6.AR. QUADRISECTED SQUARE PUZZLE
This is usually done by two perpendicular cuts through the centre. A dissection proof of the Theorem of Pythagoras described by Henry Perigal (Messenger of Mathematics 2 (1873) 104) uses the same shapes -- cf 6.AS.2.
The pieces make a number of other different shapes.
Crambrook. 1843. P. 4, no. 17: Four pieces to form a Square. This might be the dissection being considered here??

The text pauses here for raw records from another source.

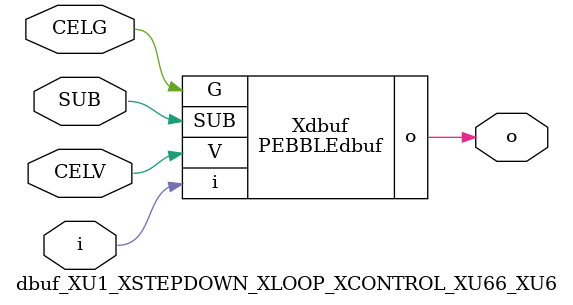
<source format=v>



module PEBBLEdbuf ( o, G, SUB, V, i );

  input V;
  input i;
  input G;
  output o;
  input SUB;
endmodule

//Celera Confidential Do Not Copy dbuf_XU1_XSTEPDOWN_XLOOP_XCONTROL_XU66_XU6
//Celera Confidential Symbol Generator
//Digital Buffer
module dbuf_XU1_XSTEPDOWN_XLOOP_XCONTROL_XU66_XU6 (CELV,CELG,i,o,SUB);
input CELV;
input CELG;
input i;
input SUB;
output o;

//Celera Confidential Do Not Copy dbuf
PEBBLEdbuf Xdbuf(
.V (CELV),
.i (i),
.o (o),
.SUB (SUB),
.G (CELG)
);
//,diesize,PEBBLEdbuf

//Celera Confidential Do Not Copy Module End
//Celera Schematic Generator
endmodule

</source>
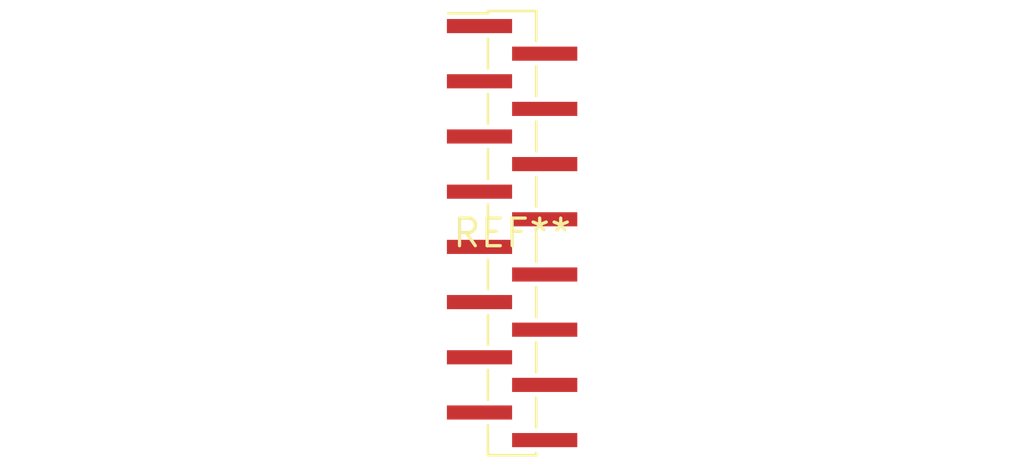
<source format=kicad_pcb>
(kicad_pcb (version 20240108) (generator pcbnew)

  (general
    (thickness 1.6)
  )

  (paper "A4")
  (layers
    (0 "F.Cu" signal)
    (31 "B.Cu" signal)
    (32 "B.Adhes" user "B.Adhesive")
    (33 "F.Adhes" user "F.Adhesive")
    (34 "B.Paste" user)
    (35 "F.Paste" user)
    (36 "B.SilkS" user "B.Silkscreen")
    (37 "F.SilkS" user "F.Silkscreen")
    (38 "B.Mask" user)
    (39 "F.Mask" user)
    (40 "Dwgs.User" user "User.Drawings")
    (41 "Cmts.User" user "User.Comments")
    (42 "Eco1.User" user "User.Eco1")
    (43 "Eco2.User" user "User.Eco2")
    (44 "Edge.Cuts" user)
    (45 "Margin" user)
    (46 "B.CrtYd" user "B.Courtyard")
    (47 "F.CrtYd" user "F.Courtyard")
    (48 "B.Fab" user)
    (49 "F.Fab" user)
    (50 "User.1" user)
    (51 "User.2" user)
    (52 "User.3" user)
    (53 "User.4" user)
    (54 "User.5" user)
    (55 "User.6" user)
    (56 "User.7" user)
    (57 "User.8" user)
    (58 "User.9" user)
  )

  (setup
    (pad_to_mask_clearance 0)
    (pcbplotparams
      (layerselection 0x00010fc_ffffffff)
      (plot_on_all_layers_selection 0x0000000_00000000)
      (disableapertmacros false)
      (usegerberextensions false)
      (usegerberattributes false)
      (usegerberadvancedattributes false)
      (creategerberjobfile false)
      (dashed_line_dash_ratio 12.000000)
      (dashed_line_gap_ratio 3.000000)
      (svgprecision 4)
      (plotframeref false)
      (viasonmask false)
      (mode 1)
      (useauxorigin false)
      (hpglpennumber 1)
      (hpglpenspeed 20)
      (hpglpendiameter 15.000000)
      (dxfpolygonmode false)
      (dxfimperialunits false)
      (dxfusepcbnewfont false)
      (psnegative false)
      (psa4output false)
      (plotreference false)
      (plotvalue false)
      (plotinvisibletext false)
      (sketchpadsonfab false)
      (subtractmaskfromsilk false)
      (outputformat 1)
      (mirror false)
      (drillshape 1)
      (scaleselection 1)
      (outputdirectory "")
    )
  )

  (net 0 "")

  (footprint "PinHeader_1x16_P1.27mm_Vertical_SMD_Pin1Left" (layer "F.Cu") (at 0 0))

)

</source>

A. Héraud. Jeux et Récréations Scientifiques -- Chimie, Histoire Naturelle, Mathématiques. (1884); Baillière, Paris, 1903. Pp. 303 304: Casse tête. Uses two cuts which are perpendicular but are not through the centre. He claims there are 120 ways to try to assemble it, but his mathematics is shaky -- he adds the numbers of ways at each stage rather than multiplying! Also, as Strens notes in the margin of his copy (now at Calgary), if the crossing is off-centre, then many of the edges have different lengths and the number of ways to try is really only one. Actually, I'm not at all sure what the number of ways to try is -- Héraud seems to assume one tries each orientation of each piece, but some intelligence sees that a piece can only fit one way beside another.
Handy Book for Boys and Girls. Op. cit. in 6.F.3. 1892. P. 14: The divided square puzzle. Crossing is off-centre.
Tom Tit, vol 3. 1893. Carré casse-tête, pp. 179-180. = K, no. 26: Puzzle squares, pp. 68 69. = R&A, Puzzling squares, p. 99. Not illustrated, but described: cut a square into four parts by two perpendicular cuts, not necessarily through the centre.
A. B. Nordmann. One Hundred More Parlour Tricks and Problems. Wells, Gardner, Darton & Co., London, nd [1927 -- BMC]. No. 77: Pattern making, pp. 69-70 & 109. Make five other shapes.
M. Adams. Puzzle Book. 1939. Prob. C.12: The broken square, pp. 125 & 173. As above, but notes that the pieces also make a square with a square hole.